A week before bombs started falling in Ukraine, The US Cybersecurity and Infrastructure Security Agency (CISA) issued a "Shields Up" warning for US interests. The warning was followed by warnings of apocalyptic cyberattacks from pundits across the news and political spectrum. While the disastrous attacks have yet to materialize, there are still warnings to be noted and steps to be taken to minimize the chance of your organization becoming a casualty of a war that shows no signs of ending soon.
Now, for those who haven't yet read the "Shields Up" notice, here's the tl;dr version: "You know all that cybersecurity stuff we've been telling you to do for the last decade? We meant it. And we REALLY mean it now." There was nothing groundbreaking in the notice, no news of grand new threats or suggestions for bold new actions. Just a solid, screaming-red reminder that good cybersecurity practices are the best protection we have against everything from ransomware to zero-day attacks.
But since we're all looking for something to make us feel that we’re doing something special in response to a special set of circumstances, here's the best single approach you can take to leveling up your enterprise cybersecurity: Make better communications a higher priority.
Be a Good Listener
This is a 360-degree suggestion for communications. Start by listening to every reliable source of information you can find. If you're involved in any sort of critical infrastructure, for example, your organization should be a member of InfraGard, an FBI/private sector partnership for sharing information. There are similar partnerships, both more and less formal, in other market sectors. Make sure you have someone taking part in any for which you’re eligible.
Dedicate staff time to learning about new threats, new options for response, and the current state of the threat environment. If your staff is large enough, give different members "beats," or assignments to monitor particular information channels or topics. If the staff is smaller, work together to identify these information channels or topics, then make sure that some time is dedicated within each week to monitoring the sources for the latest developments. Then share the information that comes from the research.
You obviously want to share the information within the security and IT staff, but you should also plan to share the information with the rest of the organization. These are stressful times and good information will help keep employees feeling that they're more in control because you're telling them what's happening and what they can do about it. Be sure to communicate this in a language that's concise, nontechnical, and friendly. If you're looking for a disciplined way to do this, consider something like the pecha kucha format — 20 slides for 20 seconds each.

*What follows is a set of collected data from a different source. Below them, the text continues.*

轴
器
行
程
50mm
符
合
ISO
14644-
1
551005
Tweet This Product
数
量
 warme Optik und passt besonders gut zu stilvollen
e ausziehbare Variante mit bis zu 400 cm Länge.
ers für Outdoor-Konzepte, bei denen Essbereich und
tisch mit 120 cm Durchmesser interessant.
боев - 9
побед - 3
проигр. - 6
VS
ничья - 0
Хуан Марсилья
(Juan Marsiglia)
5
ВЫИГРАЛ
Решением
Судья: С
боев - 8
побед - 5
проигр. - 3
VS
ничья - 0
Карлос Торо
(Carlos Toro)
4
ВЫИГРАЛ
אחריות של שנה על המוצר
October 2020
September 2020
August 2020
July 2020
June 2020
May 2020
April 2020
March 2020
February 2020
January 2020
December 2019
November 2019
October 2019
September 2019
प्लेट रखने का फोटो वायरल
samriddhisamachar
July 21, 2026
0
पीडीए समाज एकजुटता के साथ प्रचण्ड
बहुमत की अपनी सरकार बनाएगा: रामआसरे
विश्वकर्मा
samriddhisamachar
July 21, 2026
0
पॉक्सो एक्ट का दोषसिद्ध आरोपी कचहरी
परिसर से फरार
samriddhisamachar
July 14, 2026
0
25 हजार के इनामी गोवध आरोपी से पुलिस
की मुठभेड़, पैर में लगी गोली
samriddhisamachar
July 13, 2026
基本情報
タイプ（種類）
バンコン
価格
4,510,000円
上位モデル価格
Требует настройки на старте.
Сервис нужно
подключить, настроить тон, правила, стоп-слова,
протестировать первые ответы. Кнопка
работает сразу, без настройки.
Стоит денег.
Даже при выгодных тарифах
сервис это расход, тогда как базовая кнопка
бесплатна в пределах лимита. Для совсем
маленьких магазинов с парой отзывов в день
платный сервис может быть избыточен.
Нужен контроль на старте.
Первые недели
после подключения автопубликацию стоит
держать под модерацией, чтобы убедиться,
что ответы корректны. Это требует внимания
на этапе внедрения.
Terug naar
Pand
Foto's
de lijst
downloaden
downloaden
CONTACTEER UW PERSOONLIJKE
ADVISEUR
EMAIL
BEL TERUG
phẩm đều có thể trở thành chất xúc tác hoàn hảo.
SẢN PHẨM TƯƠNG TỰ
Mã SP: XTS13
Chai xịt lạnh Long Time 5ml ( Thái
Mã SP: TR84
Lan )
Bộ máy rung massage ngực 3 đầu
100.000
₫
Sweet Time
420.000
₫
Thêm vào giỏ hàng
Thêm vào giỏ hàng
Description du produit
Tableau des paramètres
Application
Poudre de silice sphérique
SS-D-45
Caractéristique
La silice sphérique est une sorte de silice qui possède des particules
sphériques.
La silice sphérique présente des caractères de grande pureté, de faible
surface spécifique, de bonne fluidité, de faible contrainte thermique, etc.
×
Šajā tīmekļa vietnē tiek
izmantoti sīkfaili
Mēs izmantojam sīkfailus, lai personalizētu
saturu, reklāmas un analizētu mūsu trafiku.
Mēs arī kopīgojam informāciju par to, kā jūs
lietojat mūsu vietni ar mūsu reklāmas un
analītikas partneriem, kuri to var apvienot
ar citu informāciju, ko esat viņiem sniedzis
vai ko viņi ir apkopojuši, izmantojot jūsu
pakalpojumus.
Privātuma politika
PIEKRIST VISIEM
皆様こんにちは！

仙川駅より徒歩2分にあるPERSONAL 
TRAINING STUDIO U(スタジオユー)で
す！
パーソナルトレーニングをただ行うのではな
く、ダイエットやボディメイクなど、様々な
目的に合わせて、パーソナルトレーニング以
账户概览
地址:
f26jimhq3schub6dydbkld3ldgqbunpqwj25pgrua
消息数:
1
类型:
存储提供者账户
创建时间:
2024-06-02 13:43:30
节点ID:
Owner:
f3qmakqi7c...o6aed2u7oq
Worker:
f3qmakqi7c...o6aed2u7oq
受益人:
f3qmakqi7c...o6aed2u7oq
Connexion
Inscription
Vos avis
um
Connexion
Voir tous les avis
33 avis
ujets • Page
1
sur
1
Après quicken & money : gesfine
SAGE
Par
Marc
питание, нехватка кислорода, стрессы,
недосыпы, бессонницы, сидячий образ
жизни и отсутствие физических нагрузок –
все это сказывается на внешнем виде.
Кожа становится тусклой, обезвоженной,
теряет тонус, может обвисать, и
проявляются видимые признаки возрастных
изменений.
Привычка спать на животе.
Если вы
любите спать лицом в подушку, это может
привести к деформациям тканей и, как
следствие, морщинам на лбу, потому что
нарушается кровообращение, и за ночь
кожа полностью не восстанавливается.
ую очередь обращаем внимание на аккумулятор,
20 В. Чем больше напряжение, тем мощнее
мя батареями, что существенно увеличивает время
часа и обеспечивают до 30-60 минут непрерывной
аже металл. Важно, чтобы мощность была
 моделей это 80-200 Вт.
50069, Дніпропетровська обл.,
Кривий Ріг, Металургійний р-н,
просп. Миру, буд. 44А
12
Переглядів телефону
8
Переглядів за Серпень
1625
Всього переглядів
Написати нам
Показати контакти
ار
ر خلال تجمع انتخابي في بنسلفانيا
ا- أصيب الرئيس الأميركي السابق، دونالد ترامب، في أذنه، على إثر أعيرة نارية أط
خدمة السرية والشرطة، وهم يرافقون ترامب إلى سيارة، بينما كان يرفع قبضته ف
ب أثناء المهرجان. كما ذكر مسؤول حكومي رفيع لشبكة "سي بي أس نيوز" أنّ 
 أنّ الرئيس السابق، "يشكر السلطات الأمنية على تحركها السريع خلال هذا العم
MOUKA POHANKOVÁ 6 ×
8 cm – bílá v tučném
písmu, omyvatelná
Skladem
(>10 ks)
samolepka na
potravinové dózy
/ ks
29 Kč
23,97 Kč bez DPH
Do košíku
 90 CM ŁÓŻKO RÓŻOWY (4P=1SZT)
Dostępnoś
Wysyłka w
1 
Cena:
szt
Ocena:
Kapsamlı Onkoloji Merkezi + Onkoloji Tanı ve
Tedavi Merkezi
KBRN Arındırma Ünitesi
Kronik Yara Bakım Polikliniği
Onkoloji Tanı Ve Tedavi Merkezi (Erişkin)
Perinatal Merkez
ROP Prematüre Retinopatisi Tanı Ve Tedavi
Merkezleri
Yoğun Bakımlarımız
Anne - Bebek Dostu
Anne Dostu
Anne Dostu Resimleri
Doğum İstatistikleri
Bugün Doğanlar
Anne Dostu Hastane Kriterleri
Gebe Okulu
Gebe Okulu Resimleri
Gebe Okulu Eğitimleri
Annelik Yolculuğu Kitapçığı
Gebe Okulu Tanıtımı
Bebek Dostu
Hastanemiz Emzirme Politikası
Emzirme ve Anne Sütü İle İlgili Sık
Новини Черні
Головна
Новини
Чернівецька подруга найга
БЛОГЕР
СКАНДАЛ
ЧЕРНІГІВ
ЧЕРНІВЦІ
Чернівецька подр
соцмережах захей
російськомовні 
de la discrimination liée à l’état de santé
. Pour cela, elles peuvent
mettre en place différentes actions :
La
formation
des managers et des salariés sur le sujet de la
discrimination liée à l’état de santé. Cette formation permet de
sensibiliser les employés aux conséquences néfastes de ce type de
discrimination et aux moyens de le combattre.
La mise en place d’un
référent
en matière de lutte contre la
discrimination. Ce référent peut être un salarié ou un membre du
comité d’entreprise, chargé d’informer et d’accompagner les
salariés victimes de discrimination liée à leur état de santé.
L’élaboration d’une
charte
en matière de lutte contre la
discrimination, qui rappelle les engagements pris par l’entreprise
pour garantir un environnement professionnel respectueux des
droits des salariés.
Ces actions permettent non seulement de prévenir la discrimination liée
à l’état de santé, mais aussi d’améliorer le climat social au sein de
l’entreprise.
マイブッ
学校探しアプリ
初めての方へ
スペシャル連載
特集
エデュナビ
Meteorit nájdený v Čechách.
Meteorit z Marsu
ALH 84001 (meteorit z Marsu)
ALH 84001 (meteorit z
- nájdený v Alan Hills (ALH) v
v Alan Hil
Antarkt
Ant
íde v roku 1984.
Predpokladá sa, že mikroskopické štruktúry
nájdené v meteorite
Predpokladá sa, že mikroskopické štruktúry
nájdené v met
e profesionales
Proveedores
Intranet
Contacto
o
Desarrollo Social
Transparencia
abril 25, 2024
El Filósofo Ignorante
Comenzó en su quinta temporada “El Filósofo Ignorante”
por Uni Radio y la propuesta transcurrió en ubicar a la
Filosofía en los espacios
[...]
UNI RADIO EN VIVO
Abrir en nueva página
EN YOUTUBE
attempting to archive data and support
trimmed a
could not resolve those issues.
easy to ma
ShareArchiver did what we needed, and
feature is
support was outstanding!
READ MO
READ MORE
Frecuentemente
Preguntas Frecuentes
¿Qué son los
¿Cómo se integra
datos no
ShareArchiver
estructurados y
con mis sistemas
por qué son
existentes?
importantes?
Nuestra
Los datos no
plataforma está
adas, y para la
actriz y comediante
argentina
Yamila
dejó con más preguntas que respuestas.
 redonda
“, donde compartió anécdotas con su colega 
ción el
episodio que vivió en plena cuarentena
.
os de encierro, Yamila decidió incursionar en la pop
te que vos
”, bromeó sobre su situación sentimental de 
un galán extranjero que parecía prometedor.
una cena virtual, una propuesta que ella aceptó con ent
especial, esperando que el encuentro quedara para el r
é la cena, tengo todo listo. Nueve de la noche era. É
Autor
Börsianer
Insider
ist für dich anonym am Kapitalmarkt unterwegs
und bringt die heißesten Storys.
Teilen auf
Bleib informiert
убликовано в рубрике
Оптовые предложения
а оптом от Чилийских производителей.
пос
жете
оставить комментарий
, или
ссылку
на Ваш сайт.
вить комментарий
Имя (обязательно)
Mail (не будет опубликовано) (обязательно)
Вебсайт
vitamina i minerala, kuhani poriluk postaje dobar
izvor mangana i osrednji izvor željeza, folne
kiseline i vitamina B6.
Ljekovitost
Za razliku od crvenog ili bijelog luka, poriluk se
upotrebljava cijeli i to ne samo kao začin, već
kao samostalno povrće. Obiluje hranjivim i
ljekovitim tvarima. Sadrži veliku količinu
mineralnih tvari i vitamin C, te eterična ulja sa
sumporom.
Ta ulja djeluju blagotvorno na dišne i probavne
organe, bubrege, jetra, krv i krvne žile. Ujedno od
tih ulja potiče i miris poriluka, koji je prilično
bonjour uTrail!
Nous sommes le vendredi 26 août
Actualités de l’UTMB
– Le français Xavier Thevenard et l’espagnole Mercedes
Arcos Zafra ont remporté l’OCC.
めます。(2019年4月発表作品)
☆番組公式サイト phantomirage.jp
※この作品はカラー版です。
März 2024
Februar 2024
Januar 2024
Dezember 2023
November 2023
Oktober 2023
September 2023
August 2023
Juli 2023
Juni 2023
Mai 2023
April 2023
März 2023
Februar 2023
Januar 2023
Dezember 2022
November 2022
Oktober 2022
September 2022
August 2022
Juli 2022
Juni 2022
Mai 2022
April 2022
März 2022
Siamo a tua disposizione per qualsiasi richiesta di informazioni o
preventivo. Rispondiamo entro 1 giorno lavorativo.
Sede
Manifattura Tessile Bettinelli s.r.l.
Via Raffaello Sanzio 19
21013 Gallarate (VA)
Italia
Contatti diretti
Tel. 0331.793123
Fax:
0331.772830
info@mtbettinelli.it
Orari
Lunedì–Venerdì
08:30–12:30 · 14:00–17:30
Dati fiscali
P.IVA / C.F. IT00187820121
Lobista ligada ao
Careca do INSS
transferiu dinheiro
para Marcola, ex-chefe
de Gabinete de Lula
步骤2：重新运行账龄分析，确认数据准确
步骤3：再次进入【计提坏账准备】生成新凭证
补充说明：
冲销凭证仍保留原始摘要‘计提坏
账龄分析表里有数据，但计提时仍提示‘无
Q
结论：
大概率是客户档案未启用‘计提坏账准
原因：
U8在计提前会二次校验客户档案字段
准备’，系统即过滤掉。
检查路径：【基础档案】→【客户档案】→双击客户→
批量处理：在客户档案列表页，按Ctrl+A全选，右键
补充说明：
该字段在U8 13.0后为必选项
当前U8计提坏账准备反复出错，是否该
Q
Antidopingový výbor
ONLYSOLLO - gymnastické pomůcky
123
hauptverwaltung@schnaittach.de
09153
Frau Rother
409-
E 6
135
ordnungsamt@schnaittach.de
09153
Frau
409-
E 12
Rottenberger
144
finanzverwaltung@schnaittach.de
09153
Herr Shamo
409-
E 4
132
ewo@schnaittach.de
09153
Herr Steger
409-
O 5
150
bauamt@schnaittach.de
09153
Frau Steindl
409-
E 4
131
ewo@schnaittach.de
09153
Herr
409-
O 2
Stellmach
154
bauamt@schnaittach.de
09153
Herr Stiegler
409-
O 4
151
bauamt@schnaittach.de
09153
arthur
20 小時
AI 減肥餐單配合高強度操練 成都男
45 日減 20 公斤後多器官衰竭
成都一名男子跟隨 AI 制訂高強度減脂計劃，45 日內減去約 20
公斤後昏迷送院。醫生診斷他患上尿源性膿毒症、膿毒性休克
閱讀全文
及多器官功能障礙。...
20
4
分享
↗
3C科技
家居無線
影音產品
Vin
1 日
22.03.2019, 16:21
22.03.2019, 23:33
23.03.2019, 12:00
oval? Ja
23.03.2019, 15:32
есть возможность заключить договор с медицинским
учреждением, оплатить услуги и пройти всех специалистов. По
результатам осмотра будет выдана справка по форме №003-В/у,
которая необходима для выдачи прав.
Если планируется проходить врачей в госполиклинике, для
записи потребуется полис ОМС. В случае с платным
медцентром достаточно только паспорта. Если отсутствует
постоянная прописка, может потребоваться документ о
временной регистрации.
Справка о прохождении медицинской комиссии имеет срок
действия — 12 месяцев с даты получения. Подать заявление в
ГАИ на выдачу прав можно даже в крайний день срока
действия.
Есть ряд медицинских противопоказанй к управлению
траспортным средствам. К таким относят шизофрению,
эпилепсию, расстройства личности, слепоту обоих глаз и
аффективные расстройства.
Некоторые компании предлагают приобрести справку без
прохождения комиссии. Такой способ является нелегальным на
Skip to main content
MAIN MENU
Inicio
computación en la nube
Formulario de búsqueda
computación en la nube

Another set of communications should be happening with your supply chain. This is an era in which regular communications with cloud providers, hosting companies, SaaS providers, and others should be frequent and regular. Ask them what they're doing to protect their infrastructure, what they're doing to protect your assets, and what their other customers are doing that seems to be working. Then share your strategies, your wins, and your concerns. Stressful times are not the occasion to go alone — take advantage of the collective knowledge of your supply chain.
It might be tempting to dismiss all of this as touch-feely activity in lieu of real action. It's not. Lack of communication leads to the proliferation of gaps in knowledge and protection — gaps that are the perfect hiding places and points of vulnerability for threat actors. Keep your most valuable cybersecurity assets — your people — at their strongest by making sure they are communicating within the organization and outside. Make communication a priority, and your organization will come out of 2022 stronger than when it walked in.